Éric Zemmour es uno de los grandes publicistas de la tesis conspiracionista  del “gran reemplazo”, según la cual habría en marcha una gran operación para sustituir a la población blanca europea –a través de la inmigración masiva y el crecimiento demográfico– por población árabe y africana de confesión islámica. “El hijab y la chilaba son los uniformes de un ejército de ocupación”, dice. Para combatir esta “guerra de exterminio del hombre blanco heterosexual católico”, ha llegado a proponer la “reemigración” de cinco millones de musulmanes residentes o nacidos en Francia hacia sus países de origen –propios o de sus ancestros–, algo muy parecido a la deportación (palabra que evitó pronunciar, librándose así de una condena judicial) Mientras tanto, defiende prohibir que se ponga a los niños nombres de pila extranjeros, como Mohamed o Ali.

Sus diatribas le han valido numerosas denuncias y, hasta el momento, dos condenas: en el 2011 por incitación a la discriminación racial –por haber dicho que “la mayor parte de los traficantes son negros y árabes”– y otra en el 2018 por incitación al odio contra los musulmanes –a quienes atribuyó simpatía por los yihadistas–.

Zemmour se ha lanzado ahora a una amplia campaña de promoción por todo el país de su último libro, Francia no ha dicho su última palabra (esta vez autoeditado, después de que su editorial, Albin Michel, le haya dado la espalda), que más parece un manifiesto electoral que otra cosa. El periodista mantiene la ambigüedad sobre su candidatura, aunque hay una plataforma –la asociación Amigos de Éric Zemmour– que ya va preparando el terreno y buscando los 500 padrinazgos (de cargos electos) que necesita para presentarse. Sus pasos son tan descarados que el Consejo Superior Audiovisual obligó a las televisiones a incluirlo en la contabilidad de espacios electorales (razón por la que CNews  suspendió su programa)
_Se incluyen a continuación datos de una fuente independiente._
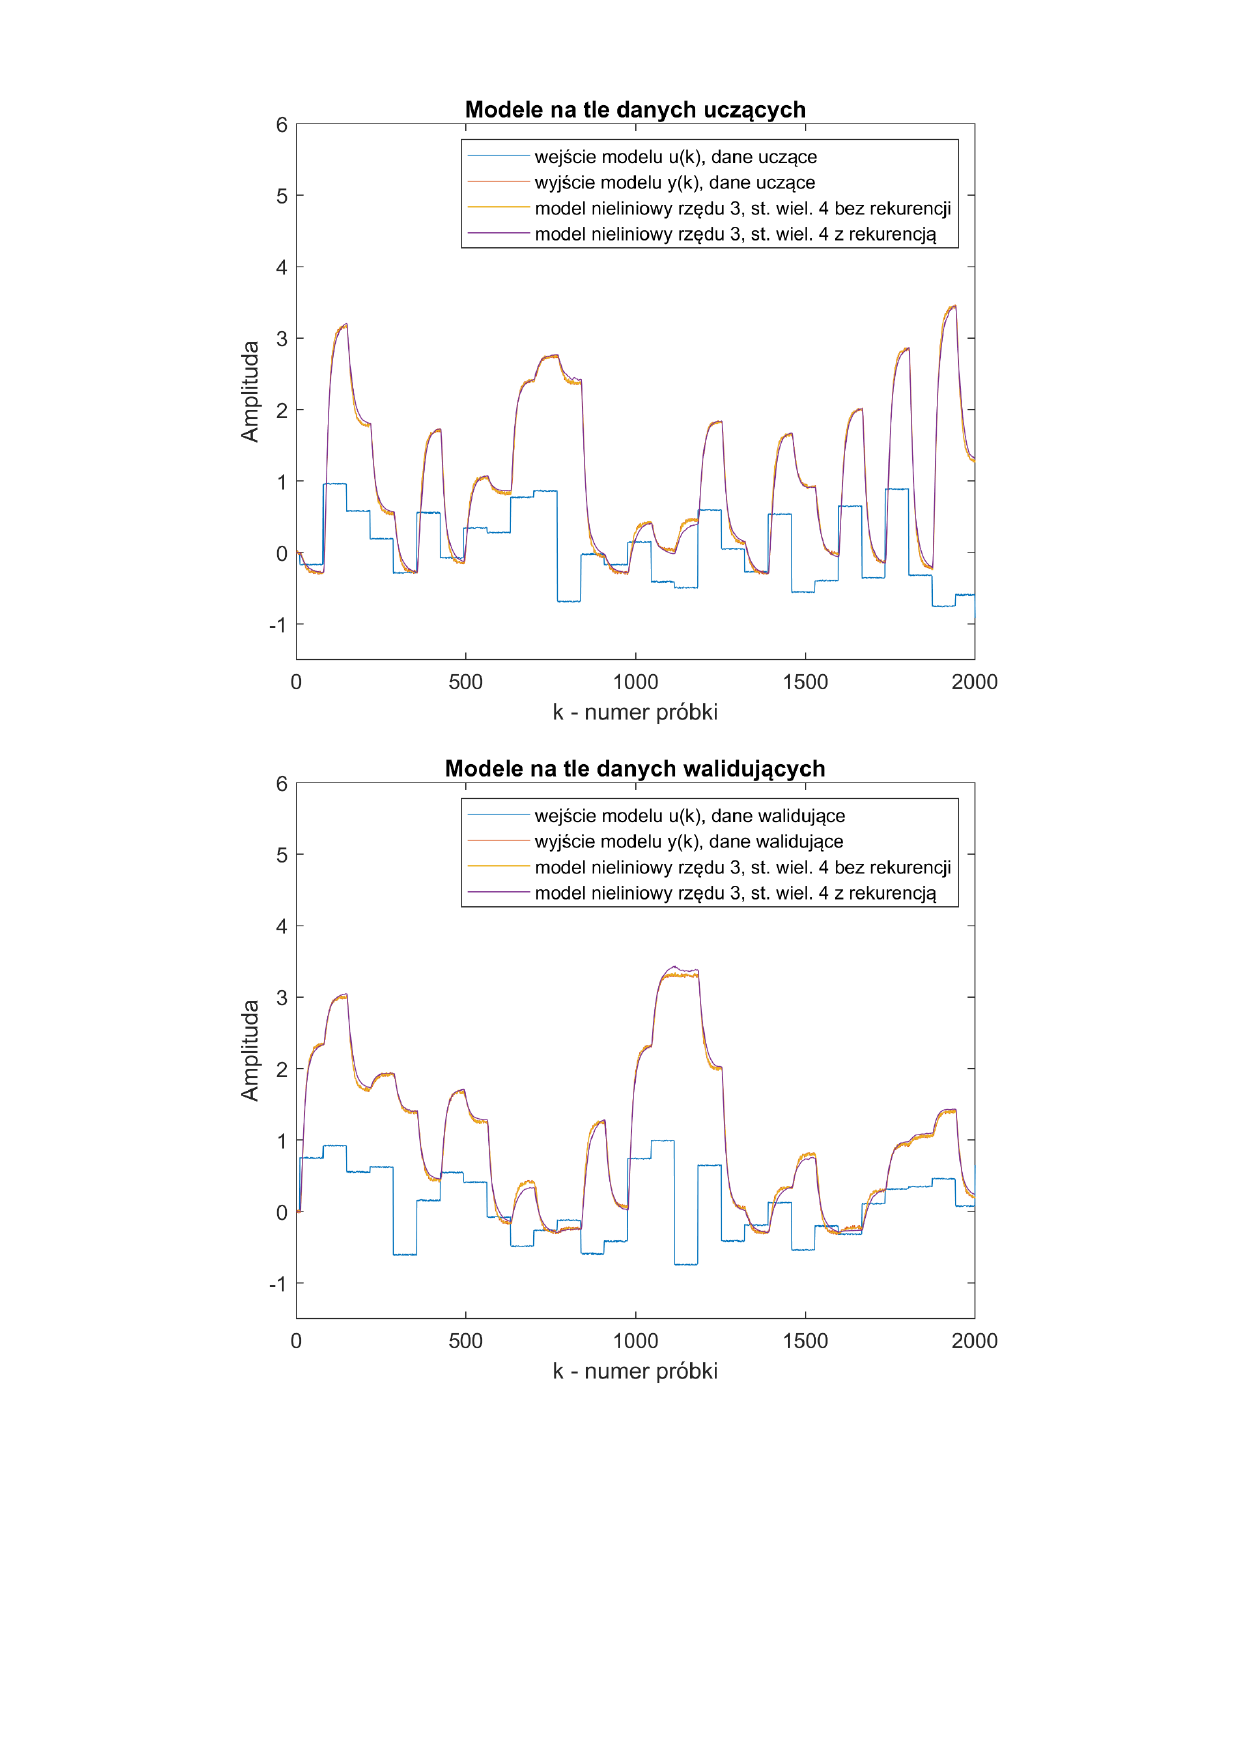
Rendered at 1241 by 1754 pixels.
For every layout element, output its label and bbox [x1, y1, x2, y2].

Zemmour ha logrado atraerse a disidentes radicales del Reagrupamiento (antiguo Frente) Nacional de Marine Le Pen, disgustados con el giro republicano del partido y es la líder ultraderechista a la que su eventual candidatura puede hacer más daño, restándole fuerza en su duelo con Emmanuel Macron. Aunque –y eso es lo más preocupante– las expectativas de voto de ambos sumarían hasta un 30%...

En sus filípicas antifeministas de quince años atrás, Zemmour defendía el principio de que el hombre es “un ser primario”. “El hombre nunca ha dejado de ser un hombre de Cromañón”, decía. Y lo que hoy busca con descaro, con sus discursos agresivos y fórmulas populistas, es seducir a los espíritus primitivos excitando sus instintos tribales más rudimentarios.